KZN Literary Tourism
KZN Literary Tourism logo.jpg
Established 2002-present (2002-present)
Type Research Project
Location
  • KwaZulu-Natal, South Africa
Leader Lindy Stiebel
Slogan where literature meets tourism
Website www.literarytourism.co.za

KZN Literary Tourism is a literary tourism research project initiated in 2002 by Professor Lindy Stiebel, a lecturer in the English Studies department at the University of KwaZulu-Natal. The project has created an online archive of over a 100 writers linked to the KwaZulu-Natal province, collected reviews of local literature, conducted interviews of local authors, promoted local literary events such as Time of the Writer and investigated “the links between literature and tourism in scholarly colloquia and publications”. The project has also been responsible for creating eight writer trails which attempt to connect writers, their works and place within the province.

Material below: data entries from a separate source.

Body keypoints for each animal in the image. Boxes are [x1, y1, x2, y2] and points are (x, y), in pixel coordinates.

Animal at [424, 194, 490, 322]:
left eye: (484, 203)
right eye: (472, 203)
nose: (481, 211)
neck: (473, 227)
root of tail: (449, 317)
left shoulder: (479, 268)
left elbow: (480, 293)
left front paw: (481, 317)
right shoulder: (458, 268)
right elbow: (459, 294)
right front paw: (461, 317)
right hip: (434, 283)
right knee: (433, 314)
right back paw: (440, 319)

KZN Literary Tourism was born out of a “larger National Research Foundation project focused on Identity and Tourism, based at the University of Durban-Westville”. Despite the wealth of literary talent produced by KwaZulu-Natal very little had been done to promote literary tourism within the province. After being given a five-year grant by the National Research Foundation (NRF), the project began to remedy this situation by constructing an “online archive of writers associated in one way or another with KwaZulu-Natal …; to investigate the links between literature and tourism in scholarly colloquia and publications; and to support a number of students involved in the project through bursaries”. In addition to this, the project created a “series of documentary films made by David Basckin and Zoë Molver about writers including Lewis Nkosi, Marguerite Poland and poets Douglas Livingstone and Roy Campbell. These films were archived by the National English Literary Museum (NELM) in Grahamstown.

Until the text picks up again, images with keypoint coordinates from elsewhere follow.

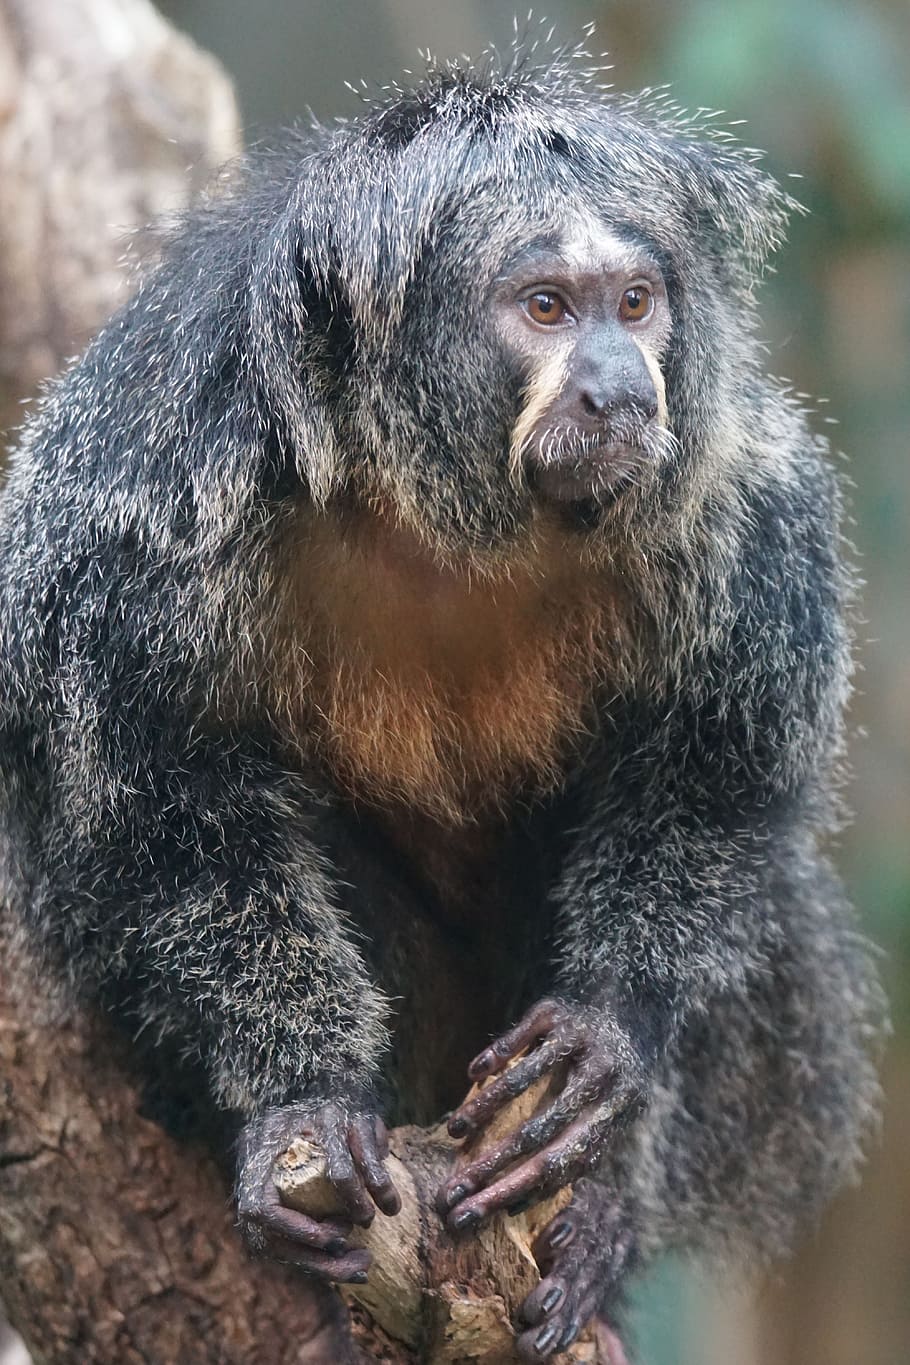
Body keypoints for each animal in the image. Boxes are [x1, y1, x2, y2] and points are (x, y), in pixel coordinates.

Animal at [0, 47, 884, 1362]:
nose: (619, 390)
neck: (438, 509)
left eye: (635, 305)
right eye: (546, 309)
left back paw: (596, 1222)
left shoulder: (741, 496)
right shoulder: (147, 508)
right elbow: (162, 813)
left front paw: (607, 1031)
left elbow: (721, 764)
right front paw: (300, 1096)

The post-NRF part of the project has focused on the development of the project’s website. This includes improving the online archive which would also feature the writers on a Google Earth map that displays the places they are associated with. Additionally, the site included reviews of local literature, podcasts, promotion of local literary events such as Time of the Writer, and drawing revenue from advertising for publishers and booksellers.